= LISTED ENTRIES =

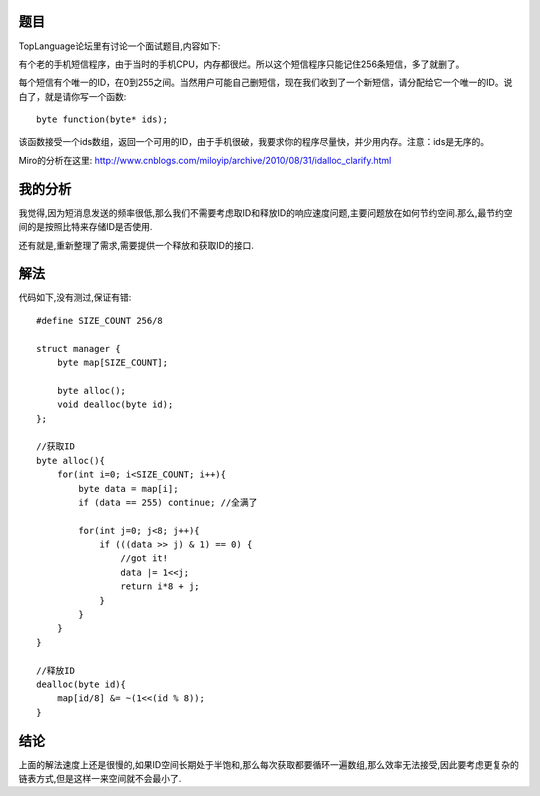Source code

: 题目
------------------------------
TopLanguage论坛里有讨论一个面试题目,内容如下:

有个老的手机短信程序，由于当时的手机CPU，内存都很烂。所以这个短信程序只能记住256条短信，多了就删了。

每个短信有个唯一的ID，在0到255之间。当然用户可能自己删短信，现在我们收到了一个新短信，请分配给它一个唯一的ID。说白了，就是请你写一个函数: ::

    byte function(byte* ids);

该函数接受一个ids数组，返回一个可用的ID，由于手机很破，我要求你的程序尽量快，并少用内存。注意：ids是无序的。

Miro的分析在这里: http://www.cnblogs.com/miloyip/archive/2010/08/31/idalloc_clarify.html

我的分析
------------------------------

我觉得,因为短消息发送的频率很低,那么我们不需要考虑取ID和释放ID的响应速度问题,主要问题放在如何节约空间.那么,最节约空间的是按照比特来存储ID是否使用.

还有就是,重新整理了需求,需要提供一个释放和获取ID的接口.

解法
------------------------------

代码如下,没有测过,保证有错::

    #define SIZE_COUNT 256/8
    
    struct manager {
        byte map[SIZE_COUNT];

        byte alloc();
        void dealloc(byte id);
    };
    
    //获取ID    
    byte alloc(){
        for(int i=0; i<SIZE_COUNT; i++){
            byte data = map[i];
            if (data == 255) continue; //全满了

            for(int j=0; j<8; j++){
                if (((data >> j) & 1) == 0) {
                    //got it!
                    data |= 1<<j;
                    return i*8 + j;
                }     
            }
        }
    }

    //释放ID    
    dealloc(byte id){
        map[id/8] &= ~(1<<(id % 8));
    }

结论
------------------------------
上面的解法速度上还是很慢的,如果ID空间长期处于半饱和,那么每次获取都要循环一遍数组,那么效率无法接受,因此要考虑更复杂的链表方式,但是这样一来空间就不会最小了.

= ACTIVITY =
The response must give every line from the material above that holds the string "data".

= EXERCISE OUTPUT =
            byte data = map[i];
            if (data == 255) continue; //全满了
                if (((data >> j) & 1) == 0) {
                    data |= 1<<j;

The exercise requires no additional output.